名馬メモリアルレースに登場したサクラスターオー。皐月賞を勝ちながら、両前繋靭帯炎という競走馬にとっての不治の病にかかるという不幸に見舞われ、そこから立ち直って、いきなり出走した菊花賞を制覇する奇跡を成し遂げたことは、やはり、病が病だけに競馬史に残る出来事といえるでしょう。

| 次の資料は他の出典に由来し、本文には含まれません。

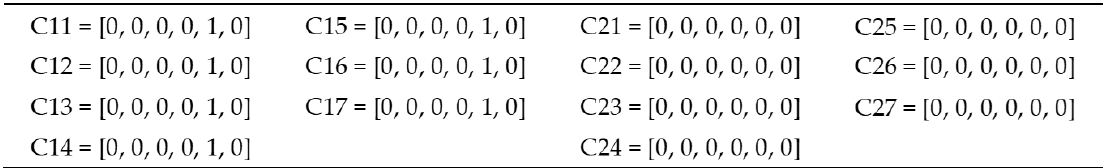
Figure 7. An example of data type and text feature vectors.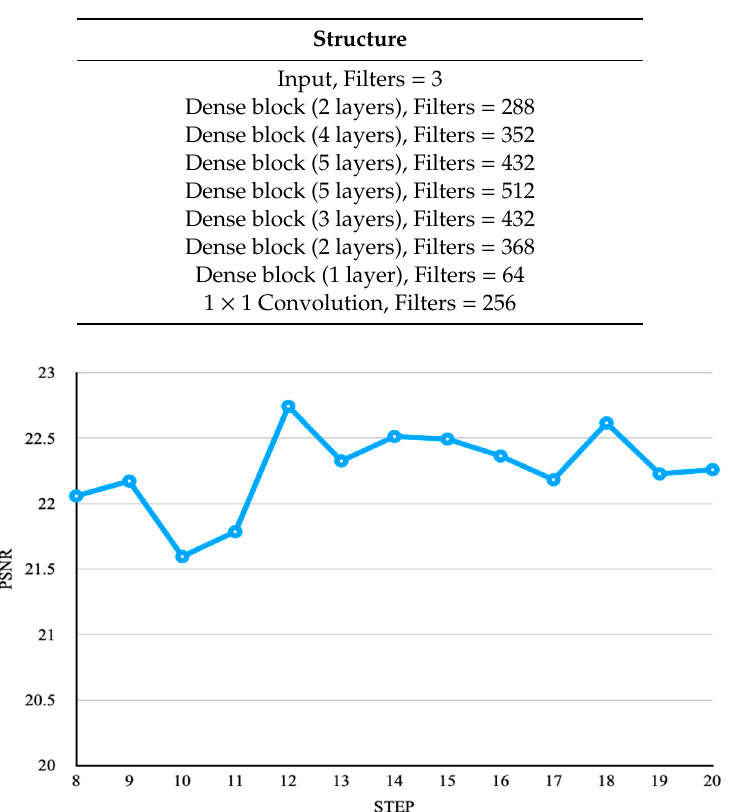
Table 3. DenseNet framework.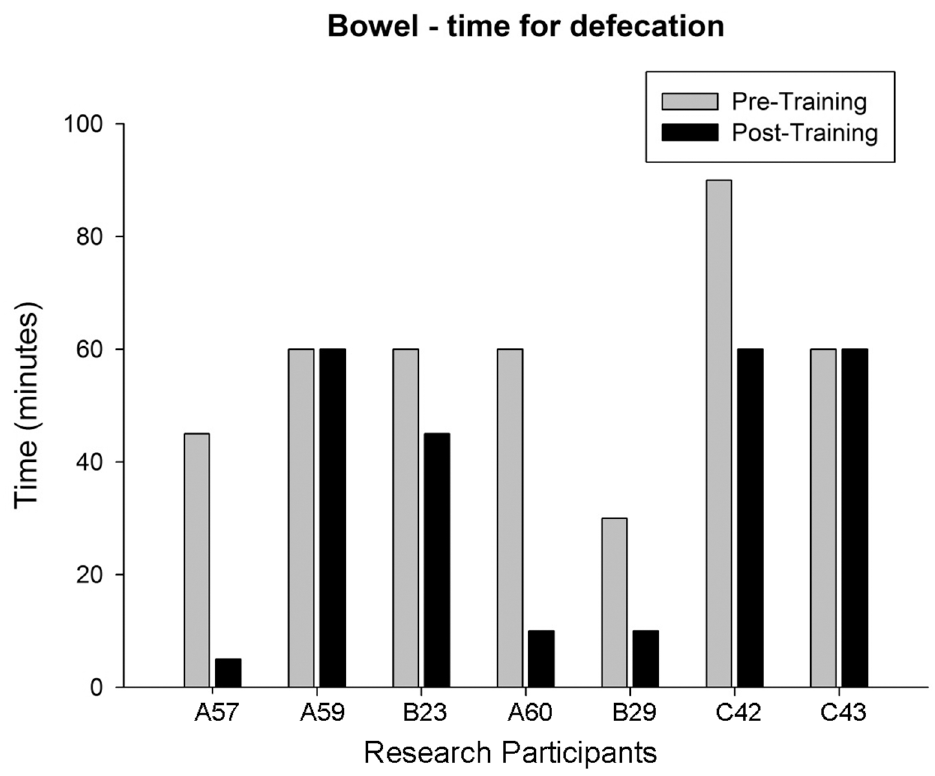
Fig 9. Participant estimated time for defecation. Average time for defecation over “last four weeks” for seven of eight research participants (bowel data set used beginning with participant A57). Pre-/post-training group means were 57.9 ± 18.2 and 35.7 ± 26.2, respectively. A binomial proportion test indicates that a significant majority of the research participants demonstrated an improvement in bowel function (vs. random occurrence, p < .05).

今思うと、この昭和62年、実に様々なことがありました。
サクラスターオーが勝った皐月賞は、スプリングSでどん尻から一気に追い込んだマティリアルが本命でした。しかし、ストレスから調子を落す一方で、皐月賞3着、ダービー、菊花賞は大敗に終わり、2年半も勝利から遠去かり、5歳の9月、中山の京王杯AHで大復活を遂げたのに、ゴール後に右前脚を骨折、手術の甲斐もなくこの世を去ってしまいました。サクラスターオーがリタイアで不出走だったダービーは、メリーナイスが勝っています。このメリーナイスは、菊花賞では1番人気に支持されながら、折り合いを欠いて9着に敗れ、有馬記念では、なんとスタートで落馬するというアクシデントに見舞われてしまいました。
そして、サクラスターオーは、菊花賞で奇跡の勝利をつかんで感動を呼んだ後、有馬記念では本命に推されました。ところが、最後の4角に入るときに左前脚に故障を発症してレースを中止していたのです。左前繋靭帯不全断裂、第一指関節脱臼という絶望的な症状です。安楽死をさせるほどの重症でしたが、再起させるべく懸命の治療がなされました。しかし、奇跡を再び呼ぶことはできず、5ヶ月後にこの世を去っています。
サクラスターオーを思うとき、大器完成に至らずこの世を去ったマティリアル、圧勝のダービー制覇ながらその後の成果が見られずに終ったメリーナイスと、どうもこの世代は呪われていたように思えてならないのです。
幸せが訪れない終りを見るのは切ないです。